Random commentary and senseless acts of blogging.
The first Republican president once said, "While the people retain their virtue and their vigilance, no administration by any extreme of wickedness or folly can seriously injure the government in the short space of four years." If Mr. Lincoln could see what's happened in these last three-and-a-half years, he might hedge a little on that statement.
Prisoners of Azkaban
Wednesday, November 13, 2002
Eve Tushnet beat me to commenting on Matthew Yglesias's odd assertion, "there is actually only one big question in political theory: Is there a God?". in his erudite discussion of various recent writings in political philosophy. A new post modefies this to the clearer but quite wrong, "if you think there is no God, then there are no more big questions in political philosophy".
If you think there is no god, then there still remain the problems of how people are to live together as individuals (ethics) and as a society (political philosophy). I don't see that the existence of God solves these problems at all.
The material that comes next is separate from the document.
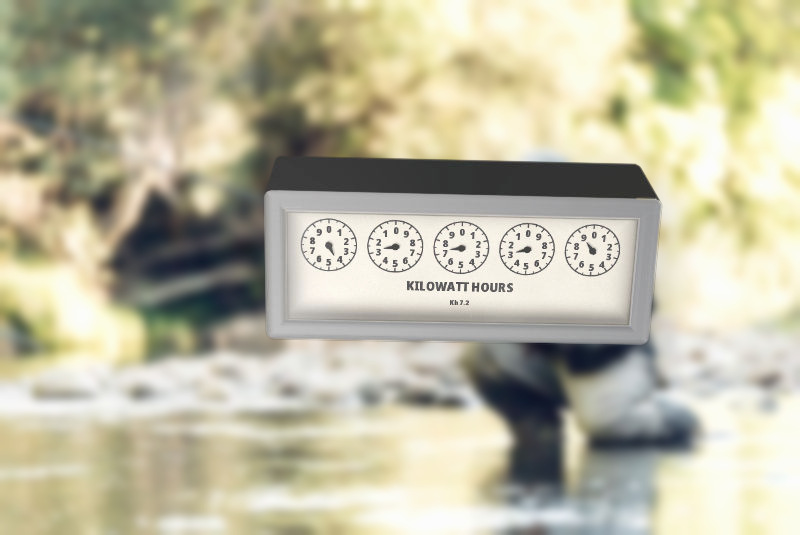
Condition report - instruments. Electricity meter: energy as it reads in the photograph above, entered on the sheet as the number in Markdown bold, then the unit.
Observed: **42729** kWh
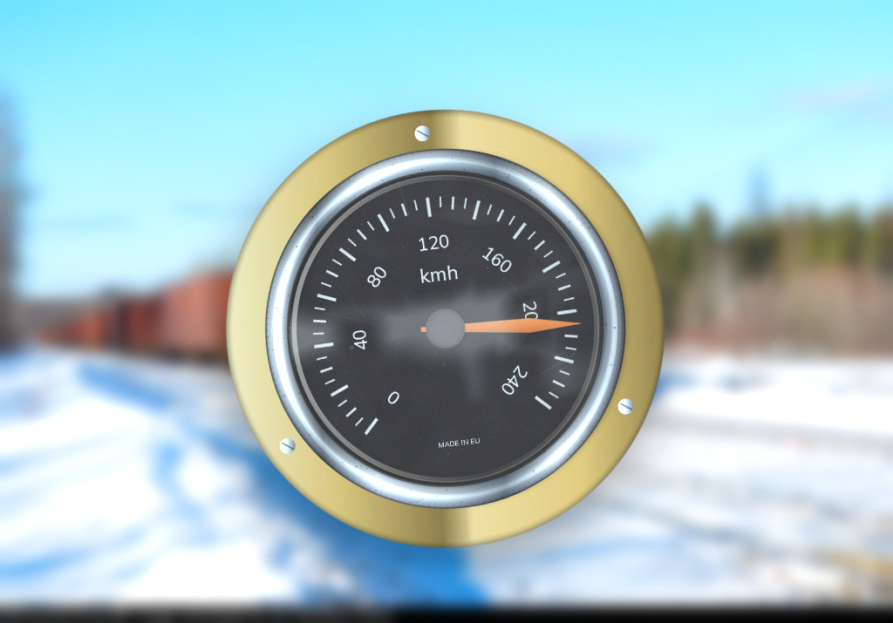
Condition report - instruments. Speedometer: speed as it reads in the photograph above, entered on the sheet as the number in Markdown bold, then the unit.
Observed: **205** km/h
Basic problems of political philosophy such as balancing the goals of liberty and equality can be addressed entirely outside theology, and indeed it's unlikely that theology can have anything to say of them. The only question that is clearly impacted by the existence of God is the question of the origins of legitimate authority. Our political institutions are based largely on the belief that Locke's solutions to the basic questions of political philosophy are superior to those reached before him, and atheists, agnostics, and believers are all able to accept those institutions with that implicit belief.
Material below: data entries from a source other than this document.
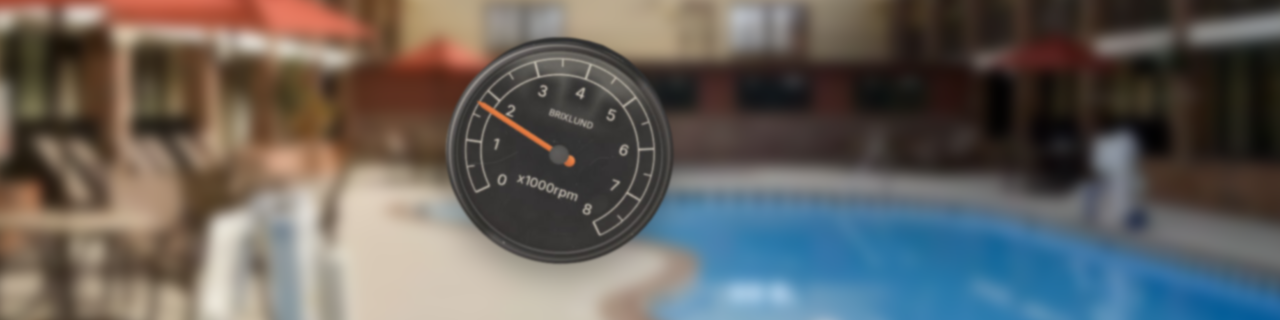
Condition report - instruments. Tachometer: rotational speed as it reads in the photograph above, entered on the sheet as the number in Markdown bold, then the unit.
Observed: **1750** rpm
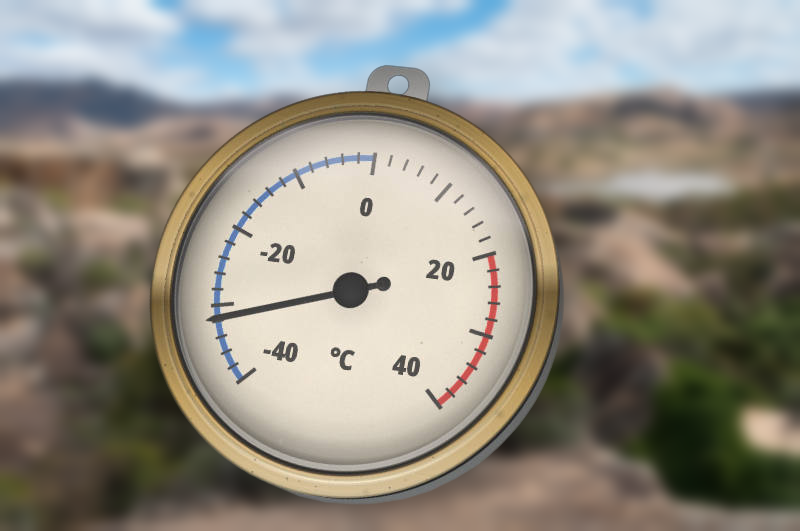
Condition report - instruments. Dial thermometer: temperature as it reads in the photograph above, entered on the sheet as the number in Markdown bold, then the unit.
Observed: **-32** °C
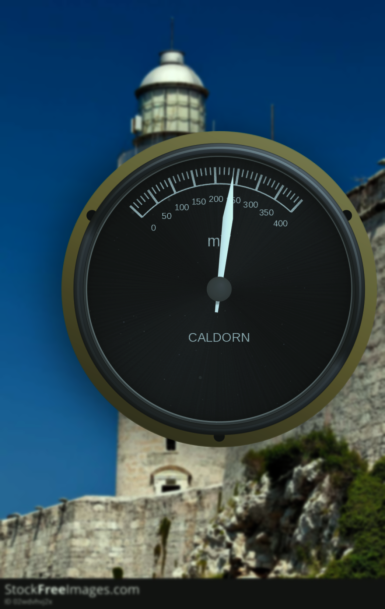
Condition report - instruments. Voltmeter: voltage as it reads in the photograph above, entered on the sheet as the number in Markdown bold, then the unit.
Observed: **240** mV
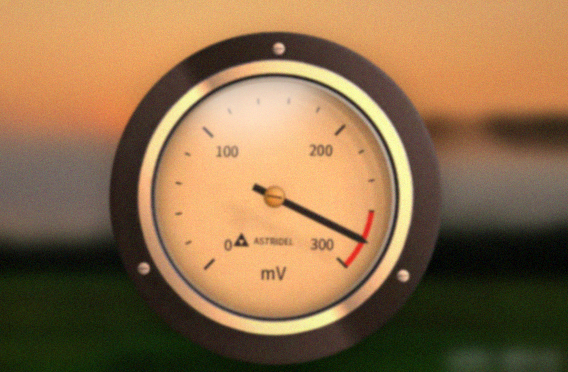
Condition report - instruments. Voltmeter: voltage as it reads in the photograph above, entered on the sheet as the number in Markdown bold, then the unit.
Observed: **280** mV
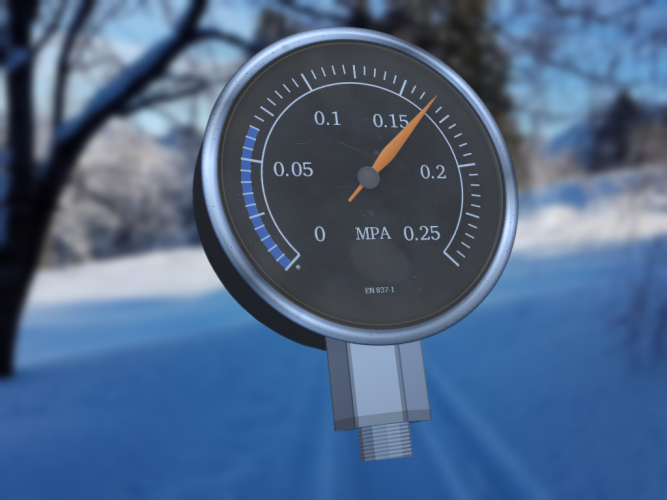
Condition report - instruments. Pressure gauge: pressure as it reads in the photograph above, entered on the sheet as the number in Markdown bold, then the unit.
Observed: **0.165** MPa
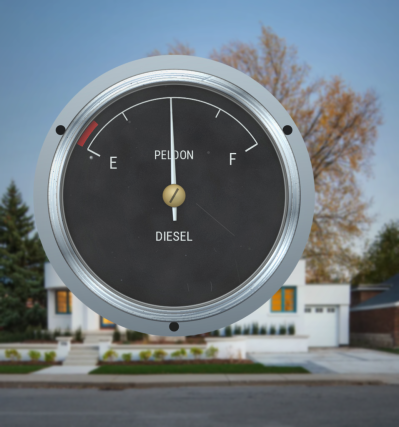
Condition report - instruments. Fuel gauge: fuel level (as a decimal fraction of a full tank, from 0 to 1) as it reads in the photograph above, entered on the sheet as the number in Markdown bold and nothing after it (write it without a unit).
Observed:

If you do believe in God, that doesn't in any apparent way solve the problems of political philosophy or ethics. All it does is move them into a different category, making them (potentially) theological problems. But unless you also have a divine revelation available to give you the answers to these questions, they still have to be solved in any society.
Stating essentially human problems as theological ones is just likely to lead you to poor solutions. A famous, possibly apocryphal, saying of Dostoevsky is, "If there is no God, then anything is possible." That has always seemed to me the exact opposite of the truth. If you create an ethical or political philosophy without presuming the existence of God, then individuals have claims that are not easily brushed aside. If an ideology is built from the assumption that God created everything, those parts of creation which aren't obeying God's will become very dispensable indeed. No-one does violence more easily or enthusiastically than those who believe themselves to be instruments of God, working towards a new Eden which will appear as soon as those who refuse to see the light have been neutralized.